If we plot this as a function of $K$, we get a bell-shaped curve as follows:

The red line is the number 96 that were observed in the Imm group: it lies well within the "bell", and clearly it is not a significant difference.

What if we correct the numbers? There were evidently 15 unrelated deaths in the Imm group and 7 in the Def group; and 81 relevant deaths out of 862 in Imm, 69 out of 865 in Def. Taking N = 865 and k = 69, the plot is as follows:

The red line marks the observed number 81 in the Imm group, and statistically it is even less significant than earlier.

The statistics I have used dates to the 19th century. What I find worrisome is that, in 1994, the scientific world was doing their best to shut Duesberg up, and marshalled their best statistics and published them in one of the most prestigious journals (Science) -- and this was the best they could do? The quoted extract above, claiming that 1.3% of 877 is "not statistically significant", is so horrifying to me that I have to wonder: what else in the biomedical literature has been "proved" with the effect of such statistics? Just to illustrate the point, here is the hypothetical case where 3 people died in the control group, and 15 died in the Imm group, out of a total of 872:



Clearly, in this case, 1.3% is statistically significant.

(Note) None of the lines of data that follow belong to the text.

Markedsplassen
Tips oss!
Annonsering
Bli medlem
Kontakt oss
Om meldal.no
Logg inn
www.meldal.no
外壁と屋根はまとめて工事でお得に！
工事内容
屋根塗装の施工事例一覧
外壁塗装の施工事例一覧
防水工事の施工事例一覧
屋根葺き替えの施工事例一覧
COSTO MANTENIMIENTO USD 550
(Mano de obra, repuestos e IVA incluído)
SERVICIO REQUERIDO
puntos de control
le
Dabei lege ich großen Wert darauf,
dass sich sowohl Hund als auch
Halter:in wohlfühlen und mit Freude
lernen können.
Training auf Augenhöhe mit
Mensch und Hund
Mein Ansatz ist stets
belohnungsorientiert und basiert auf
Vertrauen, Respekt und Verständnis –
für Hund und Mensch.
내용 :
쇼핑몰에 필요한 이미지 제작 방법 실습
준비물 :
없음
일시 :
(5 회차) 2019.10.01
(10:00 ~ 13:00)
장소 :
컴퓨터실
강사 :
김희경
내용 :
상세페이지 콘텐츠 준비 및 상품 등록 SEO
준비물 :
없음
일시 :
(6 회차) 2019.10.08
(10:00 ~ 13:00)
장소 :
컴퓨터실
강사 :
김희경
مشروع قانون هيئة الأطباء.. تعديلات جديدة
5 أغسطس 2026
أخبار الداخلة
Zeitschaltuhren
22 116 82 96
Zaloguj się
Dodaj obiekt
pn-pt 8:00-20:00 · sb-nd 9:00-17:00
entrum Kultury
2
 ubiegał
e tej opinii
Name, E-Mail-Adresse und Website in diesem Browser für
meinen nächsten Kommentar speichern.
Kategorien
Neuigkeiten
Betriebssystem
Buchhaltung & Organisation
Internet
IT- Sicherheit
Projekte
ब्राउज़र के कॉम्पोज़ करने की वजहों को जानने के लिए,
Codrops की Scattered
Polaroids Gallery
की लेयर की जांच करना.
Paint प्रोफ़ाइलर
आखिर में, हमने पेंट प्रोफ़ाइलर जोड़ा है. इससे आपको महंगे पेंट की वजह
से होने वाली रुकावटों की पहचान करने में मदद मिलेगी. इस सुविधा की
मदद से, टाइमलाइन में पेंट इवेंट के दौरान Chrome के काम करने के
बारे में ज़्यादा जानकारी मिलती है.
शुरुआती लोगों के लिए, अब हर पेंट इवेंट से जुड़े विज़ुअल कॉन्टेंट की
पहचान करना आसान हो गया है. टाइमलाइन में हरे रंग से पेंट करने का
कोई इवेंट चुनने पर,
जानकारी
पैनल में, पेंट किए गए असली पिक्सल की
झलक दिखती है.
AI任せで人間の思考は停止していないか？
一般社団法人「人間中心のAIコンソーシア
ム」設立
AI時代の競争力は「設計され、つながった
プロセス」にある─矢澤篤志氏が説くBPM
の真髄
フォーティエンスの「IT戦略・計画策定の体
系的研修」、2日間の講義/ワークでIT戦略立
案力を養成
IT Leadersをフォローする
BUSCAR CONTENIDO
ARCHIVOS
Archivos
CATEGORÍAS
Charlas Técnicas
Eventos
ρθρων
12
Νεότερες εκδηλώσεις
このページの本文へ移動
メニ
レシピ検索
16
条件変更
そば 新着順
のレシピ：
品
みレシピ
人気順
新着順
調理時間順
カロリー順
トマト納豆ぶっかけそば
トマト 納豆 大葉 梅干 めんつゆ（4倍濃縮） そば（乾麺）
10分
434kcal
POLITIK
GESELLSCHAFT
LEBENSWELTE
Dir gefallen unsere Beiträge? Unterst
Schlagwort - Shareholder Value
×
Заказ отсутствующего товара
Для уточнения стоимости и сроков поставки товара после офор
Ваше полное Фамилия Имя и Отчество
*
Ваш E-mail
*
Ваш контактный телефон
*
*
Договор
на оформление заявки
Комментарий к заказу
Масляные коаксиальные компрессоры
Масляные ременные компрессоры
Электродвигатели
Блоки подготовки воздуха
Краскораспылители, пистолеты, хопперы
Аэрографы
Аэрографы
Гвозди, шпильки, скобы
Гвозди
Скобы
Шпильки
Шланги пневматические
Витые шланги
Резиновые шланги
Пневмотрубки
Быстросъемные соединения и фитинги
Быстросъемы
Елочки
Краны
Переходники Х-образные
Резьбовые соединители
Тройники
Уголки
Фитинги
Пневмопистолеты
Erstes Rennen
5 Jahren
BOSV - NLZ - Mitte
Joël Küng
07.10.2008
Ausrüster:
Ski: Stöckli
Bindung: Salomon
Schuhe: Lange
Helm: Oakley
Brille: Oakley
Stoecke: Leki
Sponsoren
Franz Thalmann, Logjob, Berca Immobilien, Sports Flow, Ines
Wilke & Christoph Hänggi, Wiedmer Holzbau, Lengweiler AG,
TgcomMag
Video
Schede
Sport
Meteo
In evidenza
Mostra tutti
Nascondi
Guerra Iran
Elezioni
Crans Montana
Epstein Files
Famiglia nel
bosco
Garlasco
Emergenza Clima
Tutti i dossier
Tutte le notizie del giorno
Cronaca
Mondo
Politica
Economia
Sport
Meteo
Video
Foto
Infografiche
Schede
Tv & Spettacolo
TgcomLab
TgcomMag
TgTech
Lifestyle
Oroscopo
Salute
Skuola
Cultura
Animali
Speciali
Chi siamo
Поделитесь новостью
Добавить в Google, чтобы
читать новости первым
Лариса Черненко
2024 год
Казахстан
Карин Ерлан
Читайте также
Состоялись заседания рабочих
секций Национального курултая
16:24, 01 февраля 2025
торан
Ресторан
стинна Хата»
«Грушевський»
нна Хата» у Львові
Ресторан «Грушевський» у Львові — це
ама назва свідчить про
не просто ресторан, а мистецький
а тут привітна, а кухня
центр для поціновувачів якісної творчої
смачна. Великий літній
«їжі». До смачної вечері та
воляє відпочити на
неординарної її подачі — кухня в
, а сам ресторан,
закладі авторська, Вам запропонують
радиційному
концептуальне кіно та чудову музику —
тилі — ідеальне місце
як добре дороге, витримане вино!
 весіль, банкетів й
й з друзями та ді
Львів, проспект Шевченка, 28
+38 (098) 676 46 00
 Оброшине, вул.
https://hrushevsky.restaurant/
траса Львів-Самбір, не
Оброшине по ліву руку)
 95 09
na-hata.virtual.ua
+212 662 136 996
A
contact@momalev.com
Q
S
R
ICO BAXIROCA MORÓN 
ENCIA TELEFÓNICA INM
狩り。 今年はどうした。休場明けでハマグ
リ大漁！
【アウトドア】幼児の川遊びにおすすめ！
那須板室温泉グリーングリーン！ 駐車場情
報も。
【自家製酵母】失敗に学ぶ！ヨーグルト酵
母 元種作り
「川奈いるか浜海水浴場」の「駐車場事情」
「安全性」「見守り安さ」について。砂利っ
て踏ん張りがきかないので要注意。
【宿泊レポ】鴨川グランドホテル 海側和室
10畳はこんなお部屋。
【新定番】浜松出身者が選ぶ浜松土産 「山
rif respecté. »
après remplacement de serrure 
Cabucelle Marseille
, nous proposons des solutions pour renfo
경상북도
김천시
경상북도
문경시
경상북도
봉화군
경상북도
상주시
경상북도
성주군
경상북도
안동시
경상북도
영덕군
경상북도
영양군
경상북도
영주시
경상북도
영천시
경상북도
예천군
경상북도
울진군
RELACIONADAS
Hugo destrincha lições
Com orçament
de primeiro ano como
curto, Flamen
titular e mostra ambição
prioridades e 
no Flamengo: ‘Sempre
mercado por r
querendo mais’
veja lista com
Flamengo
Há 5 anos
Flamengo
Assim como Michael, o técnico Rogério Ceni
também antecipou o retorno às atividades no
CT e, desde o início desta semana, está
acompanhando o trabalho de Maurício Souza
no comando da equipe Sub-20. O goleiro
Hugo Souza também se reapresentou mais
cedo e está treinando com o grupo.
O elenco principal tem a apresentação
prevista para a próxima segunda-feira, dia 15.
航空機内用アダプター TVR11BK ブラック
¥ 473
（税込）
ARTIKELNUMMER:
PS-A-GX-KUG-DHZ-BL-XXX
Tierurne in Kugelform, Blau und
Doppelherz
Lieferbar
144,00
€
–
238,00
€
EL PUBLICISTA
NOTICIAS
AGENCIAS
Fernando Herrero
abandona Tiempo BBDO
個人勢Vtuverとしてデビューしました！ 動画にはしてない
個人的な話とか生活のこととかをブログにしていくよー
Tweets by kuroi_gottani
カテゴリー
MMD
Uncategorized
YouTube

The point here is that statistics is not a trivial task. According to Jaynes, the large majority of "orthodox" 20th-century statisticians got things very wrong. But even within orthodox statistics are applicable, it is not a task to be done mechanically or unthinkingly. It is not fair to expect a biological, medical or clinical researcher to be an expert in this field. Biomedical journals routinely ask reviewers whether expert statistical reviews of manuscripts are necessary. Despite that, I wonder how much bad statistics slips through, and how much damage it causes.

Physicists usually do not undergo serious courses in statistics in their education, and don't commonly use orthodox statistical tests. Jaynes observes in his book that this is a good thing: the gut instinct of a physicist is often a better measure of significance than the "ad-hockery" of orthodox statistics. His solution is to start, in all instances, with the basic laws of probability theory and approach hypothesis testing as a Bayesian problem. This is not usually an easy task, but it is necessary.